▶ _Exercise requirements_: Return the data below, unchanged.

── The input

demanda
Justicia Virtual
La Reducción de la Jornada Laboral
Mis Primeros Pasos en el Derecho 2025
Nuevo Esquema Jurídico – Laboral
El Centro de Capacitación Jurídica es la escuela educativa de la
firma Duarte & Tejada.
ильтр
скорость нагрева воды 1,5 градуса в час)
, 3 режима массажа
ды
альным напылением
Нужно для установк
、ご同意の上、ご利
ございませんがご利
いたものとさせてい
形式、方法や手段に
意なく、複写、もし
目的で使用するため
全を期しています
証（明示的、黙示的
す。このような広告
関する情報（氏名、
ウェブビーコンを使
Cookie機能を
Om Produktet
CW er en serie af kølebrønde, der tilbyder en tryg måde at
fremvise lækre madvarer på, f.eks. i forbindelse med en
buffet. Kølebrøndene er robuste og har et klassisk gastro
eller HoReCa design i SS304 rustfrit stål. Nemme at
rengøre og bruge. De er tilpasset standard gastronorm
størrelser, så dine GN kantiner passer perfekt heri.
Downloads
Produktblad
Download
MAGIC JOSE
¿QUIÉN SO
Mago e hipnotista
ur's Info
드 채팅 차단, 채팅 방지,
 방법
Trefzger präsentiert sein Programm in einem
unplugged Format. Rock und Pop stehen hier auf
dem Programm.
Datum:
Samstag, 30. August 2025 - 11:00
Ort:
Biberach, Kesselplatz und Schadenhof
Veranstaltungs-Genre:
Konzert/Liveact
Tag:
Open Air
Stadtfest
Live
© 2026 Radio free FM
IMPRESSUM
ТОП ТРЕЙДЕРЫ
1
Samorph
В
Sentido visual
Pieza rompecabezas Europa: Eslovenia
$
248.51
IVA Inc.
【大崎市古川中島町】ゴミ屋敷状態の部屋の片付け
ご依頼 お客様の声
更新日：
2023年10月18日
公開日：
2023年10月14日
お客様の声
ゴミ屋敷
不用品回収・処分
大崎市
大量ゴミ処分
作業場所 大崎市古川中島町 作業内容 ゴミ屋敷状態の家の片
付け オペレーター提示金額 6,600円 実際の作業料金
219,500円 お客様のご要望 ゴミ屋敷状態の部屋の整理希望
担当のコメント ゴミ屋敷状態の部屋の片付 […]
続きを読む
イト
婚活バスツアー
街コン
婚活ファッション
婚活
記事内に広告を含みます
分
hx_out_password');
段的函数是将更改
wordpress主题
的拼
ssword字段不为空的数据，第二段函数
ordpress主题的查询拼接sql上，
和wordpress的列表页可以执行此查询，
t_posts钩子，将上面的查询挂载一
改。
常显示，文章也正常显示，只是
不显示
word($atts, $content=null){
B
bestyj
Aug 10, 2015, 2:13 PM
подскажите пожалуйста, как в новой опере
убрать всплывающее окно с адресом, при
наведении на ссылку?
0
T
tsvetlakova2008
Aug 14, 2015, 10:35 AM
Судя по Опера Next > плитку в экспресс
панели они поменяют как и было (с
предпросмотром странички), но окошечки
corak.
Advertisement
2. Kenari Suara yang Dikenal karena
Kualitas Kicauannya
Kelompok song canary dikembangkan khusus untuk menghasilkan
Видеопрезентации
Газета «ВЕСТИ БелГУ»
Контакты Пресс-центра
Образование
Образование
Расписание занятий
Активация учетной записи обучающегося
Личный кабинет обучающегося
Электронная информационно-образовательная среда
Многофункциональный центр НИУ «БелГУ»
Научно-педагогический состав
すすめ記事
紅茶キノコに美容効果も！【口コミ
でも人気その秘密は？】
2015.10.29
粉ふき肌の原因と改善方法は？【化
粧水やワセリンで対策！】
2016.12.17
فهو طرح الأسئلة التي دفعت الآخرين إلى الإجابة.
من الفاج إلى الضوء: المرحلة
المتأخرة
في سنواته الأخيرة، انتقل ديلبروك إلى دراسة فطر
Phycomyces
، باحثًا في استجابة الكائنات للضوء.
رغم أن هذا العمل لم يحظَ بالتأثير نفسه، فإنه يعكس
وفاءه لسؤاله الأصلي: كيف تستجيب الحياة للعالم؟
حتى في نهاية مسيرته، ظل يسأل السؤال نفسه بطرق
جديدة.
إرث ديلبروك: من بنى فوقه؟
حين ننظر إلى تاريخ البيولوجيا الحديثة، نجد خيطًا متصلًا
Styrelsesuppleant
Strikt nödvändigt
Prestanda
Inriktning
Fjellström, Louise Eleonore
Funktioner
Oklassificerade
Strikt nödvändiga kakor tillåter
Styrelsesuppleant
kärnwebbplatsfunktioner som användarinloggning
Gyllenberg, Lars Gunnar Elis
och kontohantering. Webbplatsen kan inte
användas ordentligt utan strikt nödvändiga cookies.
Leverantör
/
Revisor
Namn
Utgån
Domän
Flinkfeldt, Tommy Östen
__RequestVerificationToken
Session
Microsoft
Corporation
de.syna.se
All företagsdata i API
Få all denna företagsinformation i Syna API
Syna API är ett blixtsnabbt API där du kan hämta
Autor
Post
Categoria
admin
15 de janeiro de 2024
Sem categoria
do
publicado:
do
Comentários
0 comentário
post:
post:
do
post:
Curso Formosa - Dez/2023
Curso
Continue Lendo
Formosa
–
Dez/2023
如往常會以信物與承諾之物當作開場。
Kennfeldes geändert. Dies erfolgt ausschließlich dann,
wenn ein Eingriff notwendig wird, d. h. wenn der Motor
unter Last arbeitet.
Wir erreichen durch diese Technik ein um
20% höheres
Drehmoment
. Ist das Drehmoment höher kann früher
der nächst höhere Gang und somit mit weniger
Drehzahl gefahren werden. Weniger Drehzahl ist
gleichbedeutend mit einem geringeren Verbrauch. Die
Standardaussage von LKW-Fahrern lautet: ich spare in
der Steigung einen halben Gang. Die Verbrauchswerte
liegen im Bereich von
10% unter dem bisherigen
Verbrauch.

────

▶ _Result_:
demanda
Justicia Virtual
La Reducción de la Jornada Laboral
Mis Primeros Pasos en el Derecho 2025
Nuevo Esquema Jurídico – Laboral
El Centro de Capacitación Jurídica es la escuela educativa de la
firma Duarte & Tejada.
ильтр
скорость нагрева воды 1,5 градуса в час)
, 3 режима массажа
ды
альным напылением
Нужно для установк
、ご同意の上、ご利
ございませんがご利
いたものとさせてい
形式、方法や手段に
意なく、複写、もし
目的で使用するため
全を期しています
証（明示的、黙示的
す。このような広告
関する情報（氏名、
ウェブビーコンを使
Cookie機能を
Om Produktet
CW er en serie af kølebrønde, der tilbyder en tryg måde at
fremvise lækre madvarer på, f.eks. i forbindelse med en
buffet. Kølebrøndene er robuste og har et klassisk gastro
eller HoReCa design i SS304 rustfrit stål. Nemme at
rengøre og bruge. De er tilpasset standard gastronorm
størrelser, så dine GN kantiner passer perfekt heri.
Downloads
Produktblad
Download
MAGIC JOSE
¿QUIÉN SO
Mago e hipnotista
ur's Info
드 채팅 차단, 채팅 방지,
 방법
Trefzger präsentiert sein Programm in einem
unplugged Format. Rock und Pop stehen hier auf
dem Programm.
Datum:
Samstag, 30. August 2025 - 11:00
Ort:
Biberach, Kesselplatz und Schadenhof
Veranstaltungs-Genre:
Konzert/Liveact
Tag:
Open Air
Stadtfest
Live
© 2026 Radio free FM
IMPRESSUM
ТОП ТРЕЙДЕРЫ
1
Samorph
В
Sentido visual
Pieza rompecabezas Europa: Eslovenia
$
248.51
IVA Inc.
【大崎市古川中島町】ゴミ屋敷状態の部屋の片付け
ご依頼 お客様の声
更新日：
2023年10月18日
公開日：
2023年10月14日
お客様の声
ゴミ屋敷
不用品回収・処分
大崎市
大量ゴミ処分
作業場所 大崎市古川中島町 作業内容 ゴミ屋敷状態の家の片
付け オペレーター提示金額 6,600円 実際の作業料金
219,500円 お客様のご要望 ゴミ屋敷状態の部屋の整理希望
担当のコメント ゴミ屋敷状態の部屋の片付 […]
続きを読む
イト
婚活バスツアー
街コン
婚活ファッション
婚活
記事内に広告を含みます
分
hx_out_password');
段的函数是将更改
wordpress主题
的拼
ssword字段不为空的数据，第二段函数
ordpress主题的查询拼接sql上，
和wordpress的列表页可以执行此查询，
t_posts钩子，将上面的查询挂载一
改。
常显示，文章也正常显示，只是
不显示
word($atts, $content=null){
B
bestyj
Aug 10, 2015, 2:13 PM
подскажите пожалуйста, как в новой опере
убрать всплывающее окно с адресом, при
наведении на ссылку?
0
T
tsvetlakova2008
Aug 14, 2015, 10:35 AM
Судя по Опера Next > плитку в экспресс
панели они поменяют как и было (с
предпросмотром странички), но окошечки
corak.
Advertisement
2. Kenari Suara yang Dikenal karena
Kualitas Kicauannya
Kelompok song canary dikembangkan khusus untuk menghasilkan
Видеопрезентации
Газета «ВЕСТИ БелГУ»
Контакты Пресс-центра
Образование
Образование
Расписание занятий
Активация учетной записи обучающегося
Личный кабинет обучающегося
Электронная информационно-образовательная среда
Многофункциональный центр НИУ «БелГУ»
Научно-педагогический состав
すすめ記事
紅茶キノコに美容効果も！【口コミ
でも人気その秘密は？】
2015.10.29
粉ふき肌の原因と改善方法は？【化
粧水やワセリンで対策！】
2016.12.17
فهو طرح الأسئلة التي دفعت الآخرين إلى الإجابة.
من الفاج إلى الضوء: المرحلة
المتأخرة
في سنواته الأخيرة، انتقل ديلبروك إلى دراسة فطر
Phycomyces
، باحثًا في استجابة الكائنات للضوء.
رغم أن هذا العمل لم يحظَ بالتأثير نفسه، فإنه يعكس
وفاءه لسؤاله الأصلي: كيف تستجيب الحياة للعالم؟
حتى في نهاية مسيرته، ظل يسأل السؤال نفسه بطرق
جديدة.
إرث ديلبروك: من بنى فوقه؟
حين ننظر إلى تاريخ البيولوجيا الحديثة، نجد خيطًا متصلًا
Styrelsesuppleant
Strikt nödvändigt
Prestanda
Inriktning
Fjellström, Louise Eleonore
Funktioner
Oklassificerade
Strikt nödvändiga kakor tillåter
Styrelsesuppleant
kärnwebbplatsfunktioner som användarinloggning
Gyllenberg, Lars Gunnar Elis
och kontohantering. Webbplatsen kan inte
användas ordentligt utan strikt nödvändiga cookies.
Leverantör
/
Revisor
Namn
Utgån
Domän
Flinkfeldt, Tommy Östen
__RequestVerificationToken
Session
Microsoft
Corporation
de.syna.se
All företagsdata i API
Få all denna företagsinformation i Syna API
Syna API är ett blixtsnabbt API där du kan hämta
Autor
Post
Categoria
admin
15 de janeiro de 2024
Sem categoria
do
publicado:
do
Comentários
0 comentário
post:
post:
do
post:
Curso Formosa - Dez/2023
Curso
Continue Lendo
Formosa
–
Dez/2023
如往常會以信物與承諾之物當作開場。
Kennfeldes geändert. Dies erfolgt ausschließlich dann,
wenn ein Eingriff notwendig wird, d. h. wenn der Motor
unter Last arbeitet.
Wir erreichen durch diese Technik ein um
20% höheres
Drehmoment
. Ist das Drehmoment höher kann früher
der nächst höhere Gang und somit mit weniger
Drehzahl gefahren werden. Weniger Drehzahl ist
gleichbedeutend mit einem geringeren Verbrauch. Die
Standardaussage von LKW-Fahrern lautet: ich spare in
der Steigung einen halben Gang. Die Verbrauchswerte
liegen im Bereich von
10% unter dem bisherigen
Verbrauch.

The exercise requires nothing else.